START Raw data

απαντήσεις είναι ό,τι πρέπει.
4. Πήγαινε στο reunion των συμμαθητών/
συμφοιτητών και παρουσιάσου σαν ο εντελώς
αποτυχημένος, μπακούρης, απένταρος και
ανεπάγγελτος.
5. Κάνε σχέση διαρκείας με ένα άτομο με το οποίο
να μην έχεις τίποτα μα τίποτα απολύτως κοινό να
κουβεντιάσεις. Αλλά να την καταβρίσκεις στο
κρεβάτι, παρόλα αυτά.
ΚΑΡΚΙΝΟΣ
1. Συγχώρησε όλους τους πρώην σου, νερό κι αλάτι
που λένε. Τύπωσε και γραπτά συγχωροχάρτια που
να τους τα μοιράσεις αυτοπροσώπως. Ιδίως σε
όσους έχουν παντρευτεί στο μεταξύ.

END Raw data
START Raw data

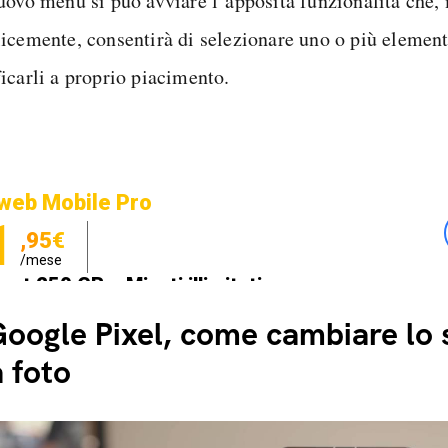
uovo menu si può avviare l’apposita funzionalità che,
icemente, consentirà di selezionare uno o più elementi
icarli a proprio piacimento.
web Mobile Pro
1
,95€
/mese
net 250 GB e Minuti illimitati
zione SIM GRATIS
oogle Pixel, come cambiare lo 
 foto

END Raw data

Exercise instructions — Once the line with "απαντήσεις είναι ό,τι πρέπει." is found in the records above, print exactly that line and every line after it through the line with "όσους έχουν παντρευτεί στο μεταξύ.".

Final answer —
απαντήσεις είναι ό,τι πρέπει.
4. Πήγαινε στο reunion των συμμαθητών/
συμφοιτητών και παρουσιάσου σαν ο εντελώς
αποτυχημένος, μπακούρης, απένταρος και
ανεπάγγελτος.
5. Κάνε σχέση διαρκείας με ένα άτομο με το οποίο
να μην έχεις τίποτα μα τίποτα απολύτως κοινό να
κουβεντιάσεις. Αλλά να την καταβρίσκεις στο
κρεβάτι, παρόλα αυτά.
ΚΑΡΚΙΝΟΣ
1. Συγχώρησε όλους τους πρώην σου, νερό κι αλάτι
που λένε. Τύπωσε και γραπτά συγχωροχάρτια που
να τους τα μοιράσεις αυτοπροσώπως. Ιδίως σε
όσους έχουν παντρευτεί στο μεταξύ.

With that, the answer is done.